Parenthèse dans le futur. Le Journal du dimanche titre le 14 décembre 2008 « Révélations sur une piste allemande ». Un mois s’est écoulé depuis l’arrestation du groupe de Tarnac, tous ont été libérés sauf Julien Coupat et sa compagne. Le rapport de police est disponible sur Internet depuis trois semaines. Le journaliste le cite nommément, mais écrit : « C’est vers l’Allemagne que l’enquête sur les sabotages des lignes TGV [...] lorgne actuellement. » Actuellement ? Suit une paraphrase exacte du rapport, par exemple : « Les policiers français s’intéressent notamment à une activiste prénommée Sandra et considérée comme une relation de Julien Coupat. » On se demande quel intérêt a la presse à monter de telles pseudo-révélations ? Serait-ce une manière élégante de se préserver la possibilité de « rebondissements » pour maintenir en haleine les lecteurs ?

# Données enregistrées
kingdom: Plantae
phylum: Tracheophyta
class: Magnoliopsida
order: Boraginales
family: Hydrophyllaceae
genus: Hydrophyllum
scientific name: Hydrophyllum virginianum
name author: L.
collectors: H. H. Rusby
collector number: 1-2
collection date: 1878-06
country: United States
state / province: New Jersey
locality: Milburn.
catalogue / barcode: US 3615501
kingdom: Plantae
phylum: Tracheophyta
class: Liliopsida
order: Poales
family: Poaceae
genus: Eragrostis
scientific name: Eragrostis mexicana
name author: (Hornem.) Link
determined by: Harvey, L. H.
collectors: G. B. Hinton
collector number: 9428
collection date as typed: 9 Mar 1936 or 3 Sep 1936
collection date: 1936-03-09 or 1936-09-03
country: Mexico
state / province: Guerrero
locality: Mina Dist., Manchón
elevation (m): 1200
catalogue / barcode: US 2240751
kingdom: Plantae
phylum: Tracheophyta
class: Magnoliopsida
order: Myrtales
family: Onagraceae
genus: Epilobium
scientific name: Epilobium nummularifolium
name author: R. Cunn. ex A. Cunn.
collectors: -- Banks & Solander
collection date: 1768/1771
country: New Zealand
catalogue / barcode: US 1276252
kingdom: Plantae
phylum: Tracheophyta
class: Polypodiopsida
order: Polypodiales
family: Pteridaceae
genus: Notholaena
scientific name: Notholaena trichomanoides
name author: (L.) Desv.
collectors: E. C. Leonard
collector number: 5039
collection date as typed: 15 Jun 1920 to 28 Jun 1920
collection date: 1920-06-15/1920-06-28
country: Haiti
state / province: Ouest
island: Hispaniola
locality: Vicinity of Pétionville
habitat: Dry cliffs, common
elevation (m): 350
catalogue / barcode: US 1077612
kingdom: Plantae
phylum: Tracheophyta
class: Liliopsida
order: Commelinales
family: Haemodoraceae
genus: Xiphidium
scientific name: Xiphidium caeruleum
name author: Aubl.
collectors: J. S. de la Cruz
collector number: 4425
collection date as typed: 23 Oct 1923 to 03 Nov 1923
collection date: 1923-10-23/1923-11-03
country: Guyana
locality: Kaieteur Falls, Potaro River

# Consignes
A – Restituez le passage du texte source qui commence à « Parenthèse dans le » et s'arrête à « les lecteurs ? ».
B – Pourquoi le texte source parle-t-il de « pseudo-révélations » à propos de l'article du Journal du dimanche ? Répondez en une à trois phrases.
C – D'après le texte source, qui n'avait toujours pas été libéré un mois après l'arrestation du groupe de Tarnac ?

# Corrigé
A –
Parenthèse dans le futur. Le Journal du dimanche titre le 14 décembre 2008 « Révélations sur une piste allemande ». Un mois s’est écoulé depuis l’arrestation du groupe de Tarnac, tous ont été libérés sauf Julien Coupat et sa compagne. Le rapport de police est disponible sur Internet depuis trois semaines. Le journaliste le cite nommément, mais écrit : « C’est vers l’Allemagne que l’enquête sur les sabotages des lignes TGV [...] lorgne actuellement. » Actuellement ? Suit une paraphrase exacte du rapport, par exemple : « Les policiers français s’intéressent notamment à une activiste prénommée Sandra et considérée comme une relation de Julien Coupat. » On se demande quel intérêt a la presse à monter de telles pseudo-révélations ? Serait-ce une manière élégante de se préserver la possibilité de « rebondissements » pour maintenir en haleine les lecteurs ?

B – Le rapport de police cité par l'article était déjà disponible sur Internet depuis trois semaines. L'article en donne une paraphrase exacte tout en présentant la piste allemande comme une orientation actuelle de l'enquête.

C – Julien Coupat et sa compagne.